◆ Problem requirements ◆
Output the records from their start through the line containing "Подписывайтесь на нас", inclusive, as a Markdown table with the columns No. and Line, one row per line, with a running row number. Leave out blank lines and the pictures.

#### Provided data ####

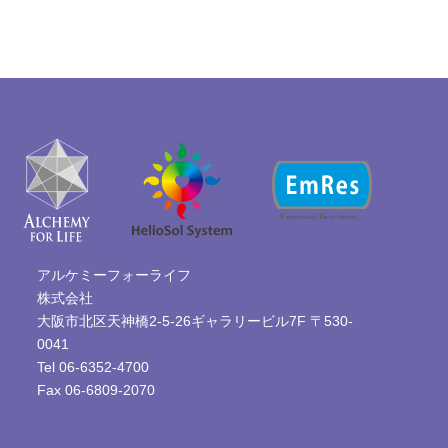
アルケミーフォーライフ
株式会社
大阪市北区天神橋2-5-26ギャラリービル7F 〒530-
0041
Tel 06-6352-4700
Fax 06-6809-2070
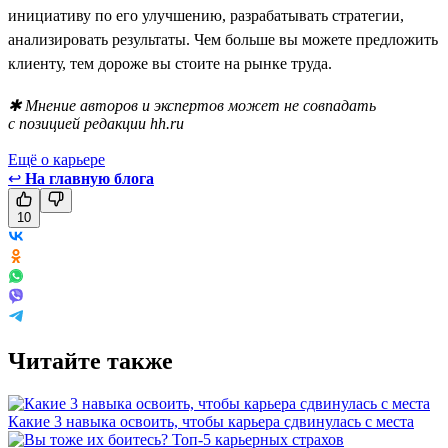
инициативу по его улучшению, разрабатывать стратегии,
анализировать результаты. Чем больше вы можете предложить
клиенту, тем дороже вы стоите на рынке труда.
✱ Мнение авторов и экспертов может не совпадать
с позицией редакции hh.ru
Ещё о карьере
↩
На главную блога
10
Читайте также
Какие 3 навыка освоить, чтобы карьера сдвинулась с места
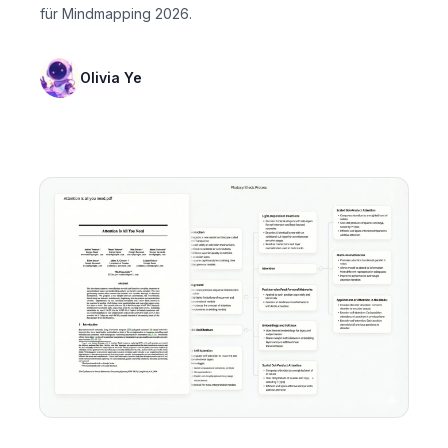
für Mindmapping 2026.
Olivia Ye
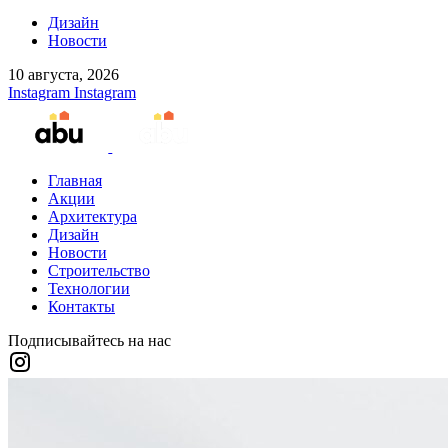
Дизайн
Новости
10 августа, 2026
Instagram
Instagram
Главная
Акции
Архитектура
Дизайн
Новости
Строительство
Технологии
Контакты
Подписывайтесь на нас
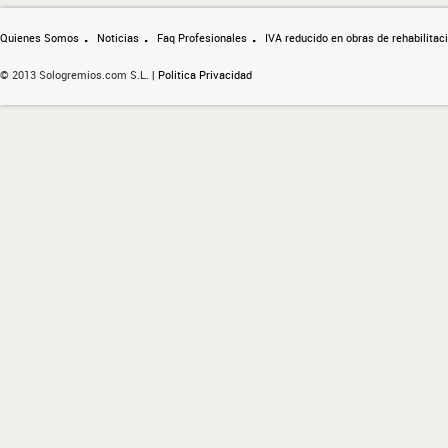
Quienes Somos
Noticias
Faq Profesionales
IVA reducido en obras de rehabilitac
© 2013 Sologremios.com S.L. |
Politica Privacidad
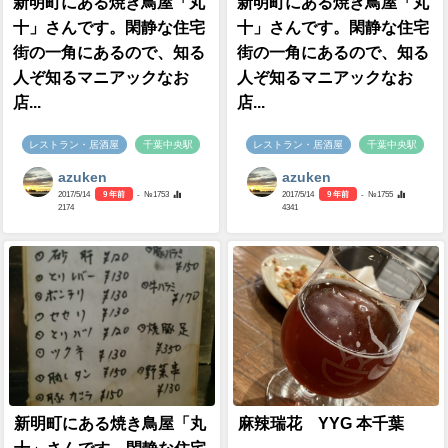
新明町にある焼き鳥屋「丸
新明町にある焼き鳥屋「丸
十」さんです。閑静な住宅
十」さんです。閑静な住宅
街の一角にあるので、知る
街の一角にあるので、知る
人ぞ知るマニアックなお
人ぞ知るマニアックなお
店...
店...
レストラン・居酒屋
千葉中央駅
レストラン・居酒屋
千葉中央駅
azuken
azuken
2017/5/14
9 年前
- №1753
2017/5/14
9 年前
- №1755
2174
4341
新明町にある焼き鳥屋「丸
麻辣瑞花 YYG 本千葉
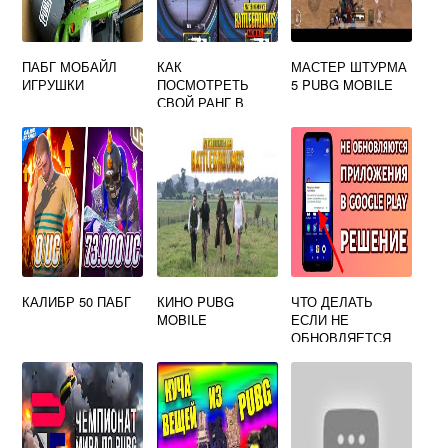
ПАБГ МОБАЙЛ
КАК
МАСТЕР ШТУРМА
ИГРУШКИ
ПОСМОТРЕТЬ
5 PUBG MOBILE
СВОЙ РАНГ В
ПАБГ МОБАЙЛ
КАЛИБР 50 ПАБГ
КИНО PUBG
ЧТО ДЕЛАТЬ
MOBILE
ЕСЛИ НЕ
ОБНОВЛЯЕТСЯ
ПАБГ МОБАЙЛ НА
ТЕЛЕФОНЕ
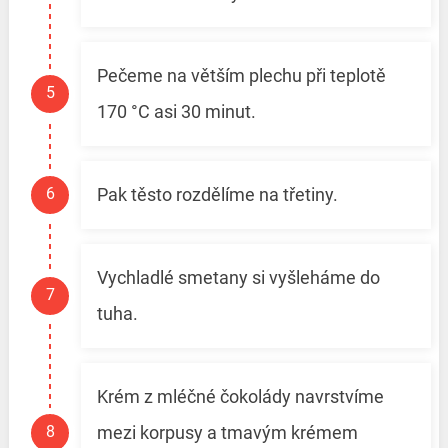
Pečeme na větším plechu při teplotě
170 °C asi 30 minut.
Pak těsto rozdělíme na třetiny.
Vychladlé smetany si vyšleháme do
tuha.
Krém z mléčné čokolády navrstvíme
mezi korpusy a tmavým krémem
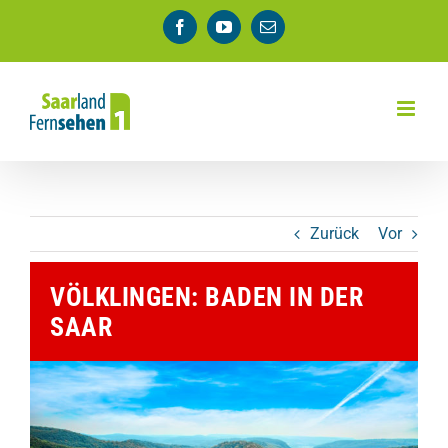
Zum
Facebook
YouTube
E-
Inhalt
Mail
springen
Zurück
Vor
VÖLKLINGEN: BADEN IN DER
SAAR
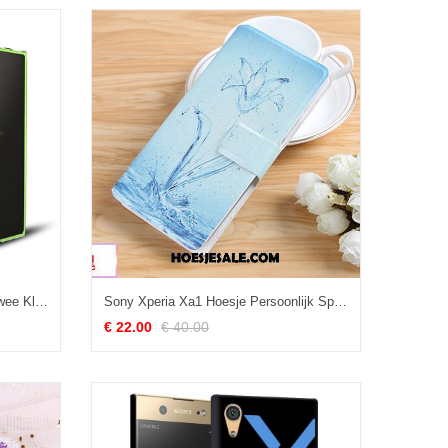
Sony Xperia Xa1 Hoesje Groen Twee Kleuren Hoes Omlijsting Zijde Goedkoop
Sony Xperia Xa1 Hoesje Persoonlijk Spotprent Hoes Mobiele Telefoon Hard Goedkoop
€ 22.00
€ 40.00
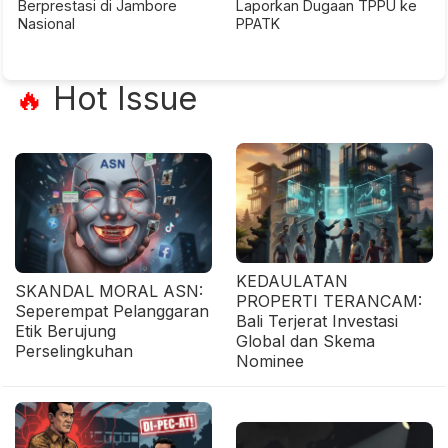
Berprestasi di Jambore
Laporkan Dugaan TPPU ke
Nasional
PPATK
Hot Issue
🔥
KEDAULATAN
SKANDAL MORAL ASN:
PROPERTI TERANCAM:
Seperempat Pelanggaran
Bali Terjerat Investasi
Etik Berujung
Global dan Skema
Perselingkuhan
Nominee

####

◆ Finished exercise ◆
| No. | Line |
|---|---|
| 1 | アルケミーフォーライフ |
| 2 | 株式会社 |
| 3 | 大阪市北区天神橋2-5-26ギャラリービル7F 〒530- |
| 4 | 0041 |
| 5 | Tel 06-6352-4700 |
| 6 | Fax 06-6809-2070 |
| 7 | инициативу по его улучшению, разрабатывать стратегии, |
| 8 | анализировать результаты. Чем больше вы можете предложить |
| 9 | клиенту, тем дороже вы стоите на рынке труда. |
| 10 | ✱ Мнение авторов и экспертов может не совпадать |
| 11 | с позицией редакции hh.ru |
| 12 | Ещё о карьере |
| 13 | ↩ |
| 14 | На главную блога |
| 15 | 10 |
| 16 | Читайте также |
| 17 | Какие 3 навыка освоить, чтобы карьера сдвинулась с места |
| 18 | für Mindmapping 2026. |
| 19 | Olivia Ye |
| 20 | Дизайн |
| 21 | Новости |
| 22 | 10 августа, 2026 |
| 23 | Instagram |
| 24 | Instagram |
| 25 | Главная |
| 26 | Акции |
| 27 | Архитектура |
| 28 | Дизайн |
| 29 | Новости |
| 30 | Строительство |
| 31 | Технологии |
| 32 | Контакты |
| 33 | Подписывайтесь на нас |